*Written request:* Extract every line below that contains the string "province".

===

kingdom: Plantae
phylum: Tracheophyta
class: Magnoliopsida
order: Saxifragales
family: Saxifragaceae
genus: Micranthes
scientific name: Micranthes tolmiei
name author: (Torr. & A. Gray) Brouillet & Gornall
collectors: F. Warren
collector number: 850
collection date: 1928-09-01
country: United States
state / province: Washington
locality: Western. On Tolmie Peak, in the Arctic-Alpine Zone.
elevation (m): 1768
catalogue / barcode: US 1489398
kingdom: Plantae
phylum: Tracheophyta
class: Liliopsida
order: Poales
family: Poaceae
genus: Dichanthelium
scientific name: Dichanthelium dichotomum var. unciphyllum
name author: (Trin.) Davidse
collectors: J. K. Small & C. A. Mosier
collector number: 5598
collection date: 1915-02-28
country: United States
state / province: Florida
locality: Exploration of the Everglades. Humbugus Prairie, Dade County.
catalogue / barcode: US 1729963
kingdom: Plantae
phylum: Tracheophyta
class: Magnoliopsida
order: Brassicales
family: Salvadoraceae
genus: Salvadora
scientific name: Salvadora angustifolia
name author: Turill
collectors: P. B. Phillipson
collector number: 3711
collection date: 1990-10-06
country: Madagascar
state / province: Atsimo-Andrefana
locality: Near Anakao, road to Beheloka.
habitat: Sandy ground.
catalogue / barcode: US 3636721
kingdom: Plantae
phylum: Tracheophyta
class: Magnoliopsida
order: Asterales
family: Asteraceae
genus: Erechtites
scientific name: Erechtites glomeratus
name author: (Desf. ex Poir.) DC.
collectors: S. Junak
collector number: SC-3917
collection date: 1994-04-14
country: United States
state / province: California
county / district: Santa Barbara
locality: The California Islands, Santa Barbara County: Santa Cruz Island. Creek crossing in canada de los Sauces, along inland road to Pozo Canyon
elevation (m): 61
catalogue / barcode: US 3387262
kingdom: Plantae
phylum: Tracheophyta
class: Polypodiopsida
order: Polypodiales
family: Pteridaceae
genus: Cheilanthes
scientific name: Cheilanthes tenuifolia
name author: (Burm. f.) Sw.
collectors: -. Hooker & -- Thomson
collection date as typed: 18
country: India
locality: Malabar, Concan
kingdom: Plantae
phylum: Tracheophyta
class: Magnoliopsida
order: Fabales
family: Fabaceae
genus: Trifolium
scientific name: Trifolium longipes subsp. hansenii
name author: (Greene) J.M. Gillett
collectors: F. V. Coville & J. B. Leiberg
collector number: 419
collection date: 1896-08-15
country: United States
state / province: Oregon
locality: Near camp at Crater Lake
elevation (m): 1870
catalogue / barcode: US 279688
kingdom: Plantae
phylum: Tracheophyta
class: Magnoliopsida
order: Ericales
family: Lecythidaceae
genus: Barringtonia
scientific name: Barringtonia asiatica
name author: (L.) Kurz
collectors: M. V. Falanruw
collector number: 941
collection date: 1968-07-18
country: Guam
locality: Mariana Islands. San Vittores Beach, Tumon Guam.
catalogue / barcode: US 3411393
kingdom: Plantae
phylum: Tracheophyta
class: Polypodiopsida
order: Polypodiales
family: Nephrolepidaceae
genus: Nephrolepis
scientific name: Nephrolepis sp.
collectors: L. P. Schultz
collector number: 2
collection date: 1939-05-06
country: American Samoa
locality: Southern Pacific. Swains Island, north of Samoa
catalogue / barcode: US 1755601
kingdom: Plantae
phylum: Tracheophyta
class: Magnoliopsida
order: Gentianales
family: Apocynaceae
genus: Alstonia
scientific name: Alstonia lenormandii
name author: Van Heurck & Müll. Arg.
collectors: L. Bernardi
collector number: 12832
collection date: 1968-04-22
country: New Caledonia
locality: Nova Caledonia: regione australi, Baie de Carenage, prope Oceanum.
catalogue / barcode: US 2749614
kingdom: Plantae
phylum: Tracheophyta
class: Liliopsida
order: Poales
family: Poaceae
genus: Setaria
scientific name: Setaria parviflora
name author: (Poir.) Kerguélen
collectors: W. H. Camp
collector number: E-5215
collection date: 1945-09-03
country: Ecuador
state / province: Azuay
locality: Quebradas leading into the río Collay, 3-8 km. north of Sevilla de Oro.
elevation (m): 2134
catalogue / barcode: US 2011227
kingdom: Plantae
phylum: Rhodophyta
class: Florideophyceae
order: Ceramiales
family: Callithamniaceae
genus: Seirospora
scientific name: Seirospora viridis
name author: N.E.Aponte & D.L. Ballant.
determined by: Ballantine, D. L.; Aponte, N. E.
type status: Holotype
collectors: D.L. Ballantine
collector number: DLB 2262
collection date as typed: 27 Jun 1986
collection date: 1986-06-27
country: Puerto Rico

===

*Finished exercise:*
state / province: Washington
state / province: Florida
state / province: Atsimo-Andrefana
state / province: California
state / province: Oregon
state / province: Azuay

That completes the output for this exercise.